LESETEXT:

◇ ◇ ◇ ◇

Auf Grund des § 121, Abs. 3 SGB III ist die Lohnhöhe und die tatsächlichen Erstattungen bzw. Aufwendungen sehr wichtig zur Beurteilung der Zumutbarkeit.

Zitat § 121, Abs.3 SGB III:

"3) Aus personenbezogenen Gründen ist eine Beschäftigung einem Arbeitslosen insbesondere nicht zumutbar, wenn das daraus erzielbare Arbeitsentgelt erheblich niedriger ist als das der Bemessung des Arbeitslosengeldes zugrunde liegende Arbeitsentgelt.

In den ersten drei Monaten der Arbeitslosigkeit ist eine Minderung um mehr als 20 Prozent und

in den folgenden drei Monaten um mehr als 30 Prozent dieses Arbeitsentgelts nicht zumutbar.

◇ ◇ ◇ ◇

Wie geht der Text zur Zumutbarkeit nach § 121 SGB III weiter? Schreib die Fortsetzung, die an seinen letzten Satz anschließt.

DATENZEILEN:
◇ ◇ ◇ ◇

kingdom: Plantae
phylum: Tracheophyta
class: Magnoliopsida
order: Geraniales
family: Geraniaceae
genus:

◇ ◇ ◇ ◇

SCHRIFTLICHE ANTWORT:
Vom siebten Monat der Arbeitslosigkeit an ist dem Arbeitslosen eine Beschäftigung nur dann nicht zumutbar, wenn das daraus erzielbare Nettoeinkommen unter Berücksichtigung der mit der Beschäftigung zusammenhängenden Aufwendungen niedriger ist als das Arbeitslosengeld."

Sofern Tarifverträge existieren, sollte man dennoch die Jobangebote grundsätzlich per schriftlichem Widerspruch ablehnen, da man sonst der beabsichtigten Dequalifizierung zustimmen würde.

Conrad

Danke schön für die schnelle Antwort und ich sehe das ich als Arbeitsloser völlig in den Ar*** gekniffen bin :-(

Da sollte man doch langsam überlegen ins Ausland zu gehen. Norwegen/Schweden/Finnland, und Dänemark beschränkt.


mfg.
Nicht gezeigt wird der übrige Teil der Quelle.